Sous la pression des régulations de l’UEFA, l’OM se trouve dans l’obligation de stabiliser ses finances avant la clôture de l’exercice au 30 juin. Pour éviter une mise à l’écart des compétitions continentales, le club marseillais doit impérativement conclure des ventes significatives. Dans ce contexte délicat, Mason Greenwood apparaît comme le candidat principal au départ, d’autant que sa cote sur le marché reste élevée malgré les controverses.

La direction olympienne, désormais menée par le président Stéphane Richard et le directeur sportif Grégory Lorenzi, s’attelle à cette restructuration économique. Le transfert de l’attaquant anglais représente un levier financier majeur pour les comptes du club phocéen.

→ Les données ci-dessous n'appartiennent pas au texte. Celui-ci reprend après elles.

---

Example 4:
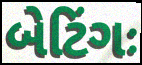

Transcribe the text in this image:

બેટિંગઃ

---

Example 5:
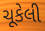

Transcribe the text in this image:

ચૂકેલી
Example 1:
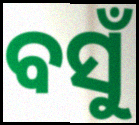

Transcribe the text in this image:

ବସୁଁ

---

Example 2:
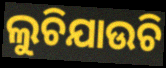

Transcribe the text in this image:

ଲୁଚିଯାଉଚି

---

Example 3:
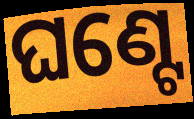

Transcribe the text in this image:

ଘଣ୍ଟେ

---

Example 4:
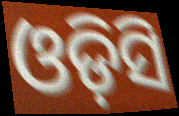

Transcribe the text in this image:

ଓଡ଼ିସି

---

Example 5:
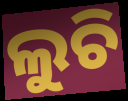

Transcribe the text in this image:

ଲୁଚି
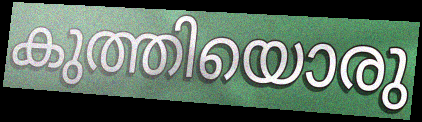
കുത്തിയൊരു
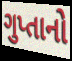
ગુપ્તાનો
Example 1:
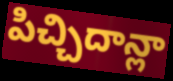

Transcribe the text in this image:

పిచ్చిదాన్లా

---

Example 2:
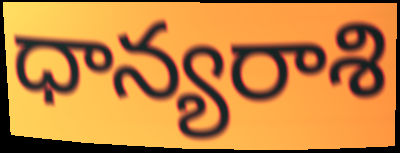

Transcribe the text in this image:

ధాన్యరాశి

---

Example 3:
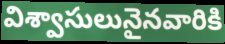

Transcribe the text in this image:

విశ్వాసులునైనవారికి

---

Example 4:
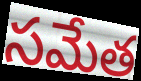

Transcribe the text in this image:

సమేత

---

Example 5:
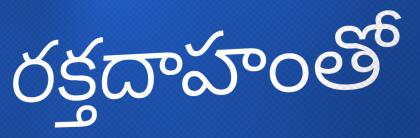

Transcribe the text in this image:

రక్తదాహంతో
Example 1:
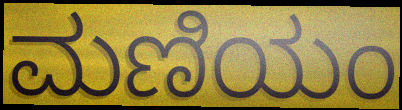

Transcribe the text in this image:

ಮಣಿಯಂ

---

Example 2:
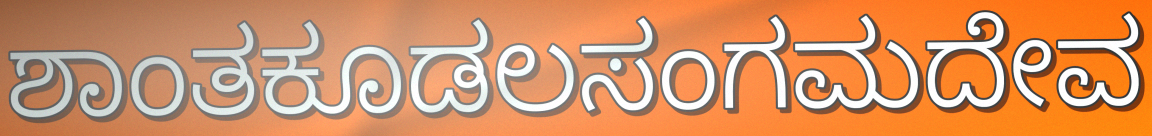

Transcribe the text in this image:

ಶಾಂತಕೂಡಲಸಂಗಮದೇವ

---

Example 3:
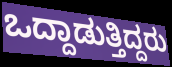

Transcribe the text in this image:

ಒದ್ದಾಡುತ್ತಿದ್ದರು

L’AS Roma en pôle position pour accueillir Mason Greenwood
La destination italienne semble se préciser pour Mason Greenwood. L’AS Roma a fait de l’actuel numéro 10 marseillais sa cible prioritaire afin de renforcer son effectif pour son retour en Ligue des champions. Si un terrain d’entente semble exister avec le joueur, les exigences financières de l’OM freinent encore l’opération. Marseille réclame une indemnité avoisinant les 50 millions d’euros, tout en sachant que 40 % de cette somme reviendra contractuellement à Manchester United. Les discussions se poursuivent activement entre les différentes parties.

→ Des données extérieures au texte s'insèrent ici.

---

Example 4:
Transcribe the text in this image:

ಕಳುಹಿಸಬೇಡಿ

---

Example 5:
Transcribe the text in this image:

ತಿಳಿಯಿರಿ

Une levée de boucliers des fans romains contre le transfert
Cependant, l’arrivée potentielle de l’attaquant dans la capitale italienne se heurte à une vive opposition locale. Une partie des fidèles de l’AS Roma exprime son désaccord profond via une pétition en ligne intitulée « #NoGreenwood : La Roma doit rester fidèle à ses valeurs ». Ce mouvement de contestation puise sa source dans le passé judiciaire du joueur, marqué par des accusations de violences conjugales et de tentative de viol portées par sa compagne.
Ces antécédents expliquent la réticence de nombreux clubs, particulièrement en Premier League où Mason Greenwood n’est plus en odeur de sainteté. Cette pression populaire pourrait peser lourdement sur la décision finale des dirigeants romains et faire capoter une transaction pourtant cruciale pour l’équilibre budgétaire de l’OM.